# What to work on
Please set down the line that contains "1004 293 6.53" and every line below it through the last, exactly as written, with no other lines.

[Scene geometry reasoning data]
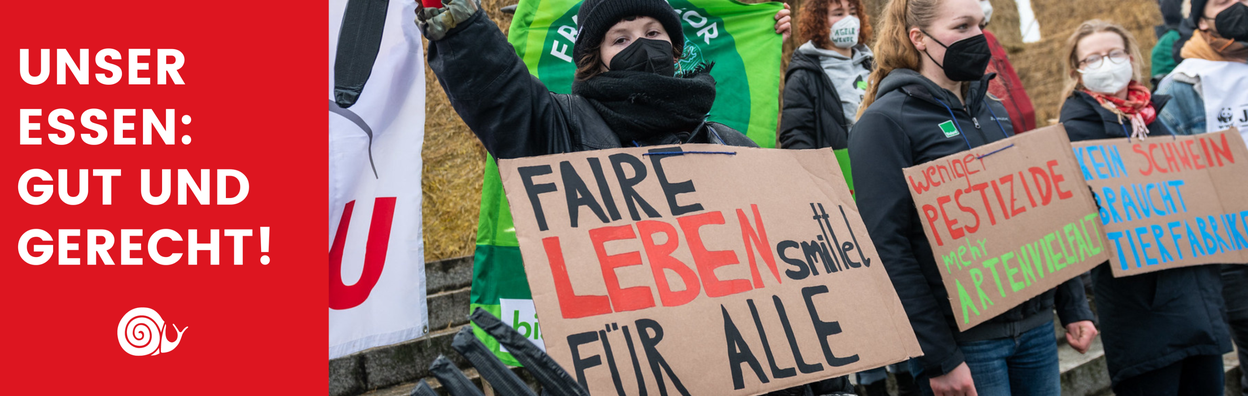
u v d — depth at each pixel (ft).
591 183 4.26
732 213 4.50
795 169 4.96
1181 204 8.48
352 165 6.91
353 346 6.86
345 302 6.92
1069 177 7.23
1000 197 6.81
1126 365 8.25
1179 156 8.79
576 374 3.76
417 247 7.03
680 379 3.94
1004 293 6.53
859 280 4.73
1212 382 8.23
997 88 16.14
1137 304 8.15
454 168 14.08
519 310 7.47
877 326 4.60
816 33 11.36
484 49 4.39
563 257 3.99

# Answer box
1004 293 6.53
859 280 4.73
1212 382 8.23
997 88 16.14
1137 304 8.15
454 168 14.08
519 310 7.47
877 326 4.60
816 33 11.36
484 49 4.39
563 257 3.99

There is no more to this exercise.